PAT A 1064. Complete Binary Search Tree (30)

题目

A Binary Search Tree (BST) is recursively defined as a binary tree which has the following properties:

The left subtree of a node contains only nodes with keys less than the node's key.

The right subtree of a node contains only nodes with keys greater than or equal to the node's key.

Both the left and right subtrees must also be binary search trees.

A Complete Binary Tree (CBT) is a tree that is completely filled, with the possible exception of the bottom level, which is filled from left to right.
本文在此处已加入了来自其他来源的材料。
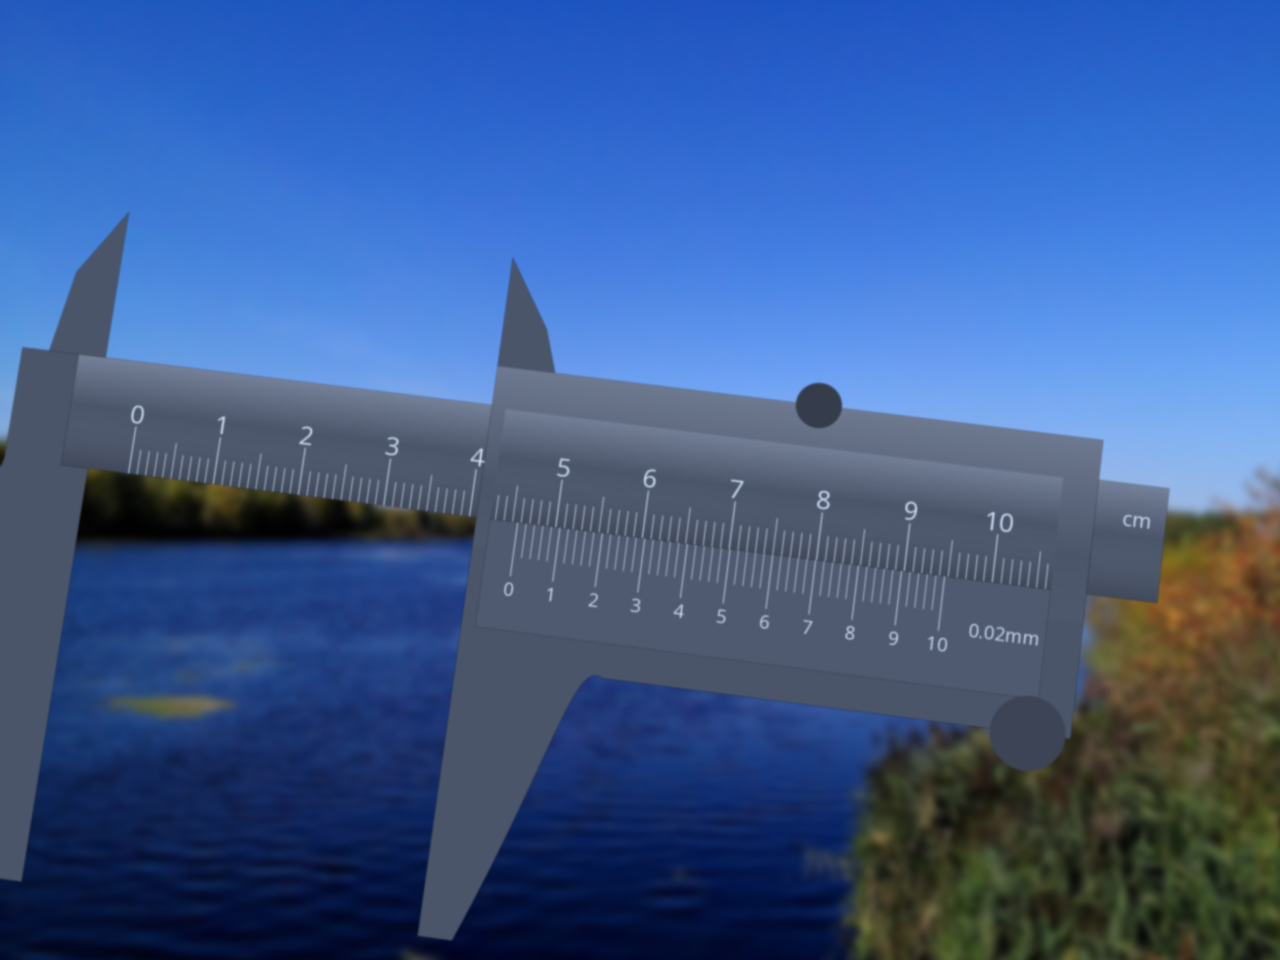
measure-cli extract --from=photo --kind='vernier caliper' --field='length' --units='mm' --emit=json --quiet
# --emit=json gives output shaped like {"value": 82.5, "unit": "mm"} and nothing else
{"value": 45.6, "unit": "mm"}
Now given a sequence of distinct non-negative integer keys, a unique BST can be constructed if it is required that the tree must also be a CBT. You are supposed to output the level order traversal sequence of this BST.

Input Specification:

Each input file contains one test case. For each case, the first line contains a positive integer N (<=1000). Then N distinct non-negative integer keys are given in the next line. All the numbers in a line are separated by a space and are no greater than
2000.

Output Specification:

For each test case, print in one line the level order traversal sequence of the corresponding complete binary search tree. All the numbers in a line must be separated by a space, and there must be no extra space at the end of the line.

Sample Input:

10
1 2 3 4 5 6 7 8 9 0

Sample Output:

6 3 8 1 5 7 9 0 2 4

即根据输入构建完全二叉树，并按层序输出。

一棵深度为n的满的完全二叉树元素数量为2^n-1；

一棵深度为n+1的不满的完全二叉树，即为深度为n的满的完全二叉树再加上深度为n+1的元素；

底层元素中的前2^(n-1)个元素小于根，之后的大于根。

根据这个性质可以求出一个排序区间中根的编号。

代码：

#include <iostream>
#include <vector>
#include <algorithm>
#include <queue>
using namespace std;

struct be	//探测结构，记录探测区域的起始点
{
int begin;
int end;
};

int Root(int p,int q);	//	求区域的根

int main()
{
int n;
vector<int> data;

int i,temp;
cin>>n;
for(i=0;i<n;i++)
{
cin>>temp;
data.push_back(temp);
}
sort(data.begin(),data.end());

queue<be> level;
int root;
be tempbe1,tempbe2;
tempbe1.begin=0;
tempbe1.end=n-1;
level.push(tempbe1);
while(!level.empty())
{
tempbe1=level.front();
level.pop();
root=Root(tempbe1.begin,tempbe1.end);
if(root-1>=tempbe1.begin)
{
tempbe2.begin=tempbe1.begin;
tempbe2.end=root-1;
level.push(tempbe2);
}
if(root+1<=tempbe1.end)
{
tempbe2.begin=root+1;
tempbe2.end=tempbe1.end;
level.push(tempbe2);
}
if(level.empty())
cout<<data[root];
else
cout<<data[root]<<" ";
}

return 0;
}

int Root(int p,int q)	//求根
{
if(p==q)
return p;
int d=q-p+1;	//区间元素数

int temp=1;
while(temp<d)	//获取一个容得下所有元素的树填满的容量
{
temp++;
temp*=2;
temp--;
}
temp++;	//求除去底层叶子后的元素数量
temp/=2;
temp--;

if(d-temp<=(temp+1)/2)	//底层元素数小于底层容量一半，即底层元素都小于根节点
return p+d-temp-1+(temp+1)/2;
else	//大于，则有一半比其小
return p+temp;
}